Spoiler Alert if you didn’t watch the finale and/ or weren’t alive in 1994.
Marcia Clark (the perfect Sarah Paulson) and Chris Darden (breakout Sterling K. Brown) summarized not only the damning body of evidence against Simpson (Cuba Gooding Jr.) but the surrounding issue of corrupt police and racism that the case had become about, insisting one did not dictate the other. Inevitably the jury, in nearly record time, decided that Simpson was not guilty. The episode did not end there.
A strength of American Crime has been its ability to imbue characters with actual arcs into real, documented events, and even reveal crucial details of the case that most didn’t know. Clark and Darden’s final exchange captured this perfectly. As Darden tells Clark he’s going to resign (the real- life Darden went on to teach law and eventually open up his own firm), Clark tells him that to do what they do, maybe you need something to avenge. She then reveals that she was raped when she was 17. “There’s a deeper connection that she had to being a woman who had been abused, who had been literally raped,” Paulson told Variety. “She had connective tissue to cases in her life where things like this came up.”

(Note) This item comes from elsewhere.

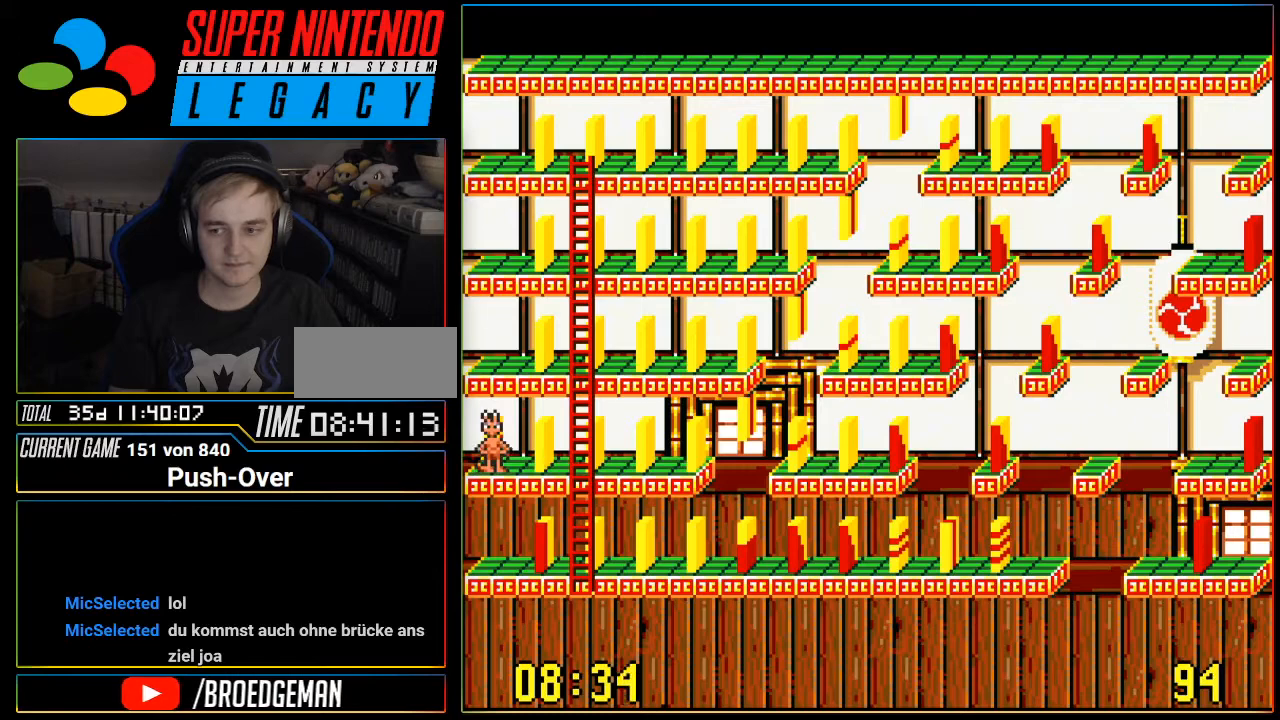
Gameplay with a controller (Nintendo layout); each line is a JSON object with the inputs held at the frame after it. "events" lists button and stick changes between this image and that frame as [ms after this image, input, new state], when the widget could be followed in between. Not read: L3 R3.
{"buttons": [], "events": [[150, "DPAD_RIGHT", "down"], [434, "DPAD_RIGHT", "up"]]}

As for the final scene of the episode, showrunner Ryan Murphy chose to bring it back to the controversial figure simultaneously at the center and entirely on the sideline of the series. Simpson throws a lavish party at his home, but it becomes apparent that while the jury exonerated him of his actions, the rest of the world wouldn’t. After best friend Robert Kardashian (David Schwimmer) leaves him, unable to ignore the evidence against him, Simpson is left standing outside of the party, alone, looking at a statue of himself from his glory days.
“This was a bit of a tragedy for everyone, even people who thought they were the victors at the time,” series co-writer Larry Karaszewski told The Hollywood Reporter.
Along with the issues of racism and sexism, American Crime Story has been bizarrely relevant with last month’s uncovering of O.J. Simpson’s possible knife and the announcement of the upcoming docuseries O.J. is Innocent on the Investigation Discover Cable Network.
The critical and commercial success of the anthology series has unsurprisingly guaranteed a second season. Executive producer Brad Simpson told E! News that the writers are already starting on season 2. The focus for the next crime story? Hurricane Katrina. “Katrina will be very different in that you won’t know the outcome. Who lives, who dies, it’s all going to be true stories.” As of right now, Courtney B. Vance, who played Simpson’s head defense lawyer Johnny Cochran, is the only cast member confirmed to appear next season. This marks the third returning anthology series for Murphy, who’s American Horror Story is going into its 6th season and Scream Queens into its 2nd season.